Published: 21 February 2017

During the last weekend of January we spent a weekend with ten students from the HAN University and University of Twente developing valuable features for Stryker!

The group was divided into four teams, each with their own goal. Nico Jansen provided a short TypeScript course to get everyone up to speed on developing using TypeScript and after that everyone started working hard on improving Stryker.

Sander and Wessel decided to dive deep into the Stryker codebase to introduce async-await in as much of the Stryker repository as possible. They learned that it was not possible to use it everywhere, but nevertheless it cleaned up the codebase nicely!

Florian and Stijn decided to introduce another new TypeScript feature. They added the strictNullChecks feature to the Stryker codebase. By adding the feature, they force us to write cleaner code. However, before they could compile the codebase with the feature turned on they had to fix two full pages filled with errors, but that didn't stop Olaf and Stijn!

Not everyone decided to try out new TypeScript features, some also decided to improve the core functionality of Stryker: mutating code. Jelle, Mark and Wouter added two new mutators and added tests for one of the existing mutators. Their ArrayDeclarationMutator is capable of creating an empty array whenever you initialize an array with values. For example, the code [1, 2, 'Hello'] could be mutated to: []. They also added the ConstantNumberMutator which will change the declaration of a const to 0.
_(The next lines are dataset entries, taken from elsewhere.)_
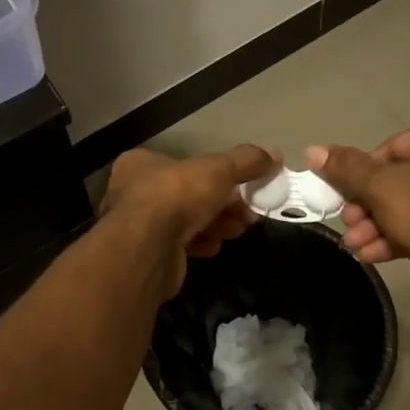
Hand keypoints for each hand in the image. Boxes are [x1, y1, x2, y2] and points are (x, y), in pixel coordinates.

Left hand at [100, 144, 277, 300]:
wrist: (147, 249)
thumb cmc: (176, 196)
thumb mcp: (218, 170)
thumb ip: (246, 161)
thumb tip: (275, 154)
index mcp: (140, 164)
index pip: (182, 164)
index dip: (216, 174)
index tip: (244, 185)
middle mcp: (134, 193)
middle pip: (188, 194)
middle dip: (223, 204)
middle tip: (249, 212)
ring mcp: (139, 226)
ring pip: (186, 221)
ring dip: (216, 224)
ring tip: (239, 228)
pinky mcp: (148, 254)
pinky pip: (180, 245)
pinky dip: (201, 243)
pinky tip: (215, 246)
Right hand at [308, 116, 409, 301]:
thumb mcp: (378, 187)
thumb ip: (345, 167)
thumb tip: (313, 150)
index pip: (395, 146)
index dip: (363, 174)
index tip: (346, 198)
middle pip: (404, 177)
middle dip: (370, 206)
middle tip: (349, 225)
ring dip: (380, 224)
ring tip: (356, 245)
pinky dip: (405, 234)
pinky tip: (374, 254)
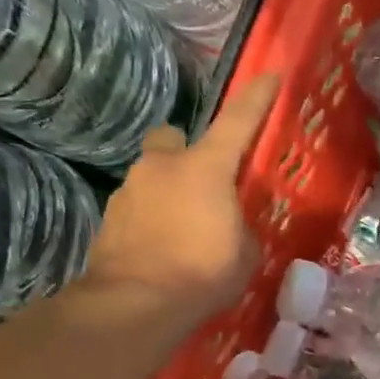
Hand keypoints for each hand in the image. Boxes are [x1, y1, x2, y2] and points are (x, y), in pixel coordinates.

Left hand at [79, 73, 278, 326]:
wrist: (135, 304)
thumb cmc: (202, 274)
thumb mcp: (244, 255)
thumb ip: (240, 229)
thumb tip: (230, 227)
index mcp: (205, 168)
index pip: (237, 122)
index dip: (257, 99)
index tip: (271, 75)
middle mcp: (163, 166)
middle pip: (173, 138)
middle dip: (185, 152)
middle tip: (202, 182)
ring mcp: (129, 189)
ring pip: (152, 174)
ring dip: (168, 191)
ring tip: (183, 229)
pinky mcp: (109, 217)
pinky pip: (137, 206)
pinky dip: (150, 219)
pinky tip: (161, 249)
Last but not least, Nico, Olaf, Diederik and Alex worked on improving the onboarding of new projects by creating the stryker-cli. This tool is capable of integrating Stryker into your project in an interactive way. It's even capable of installing the required packages so you can start using Stryker with minimal effort!

In the end, the weekend was a success. We all had a blast and we managed to develop more features than we had expected. The students exceeded our expectations with their skill and enthusiasm. This is something we definitely want to do more often!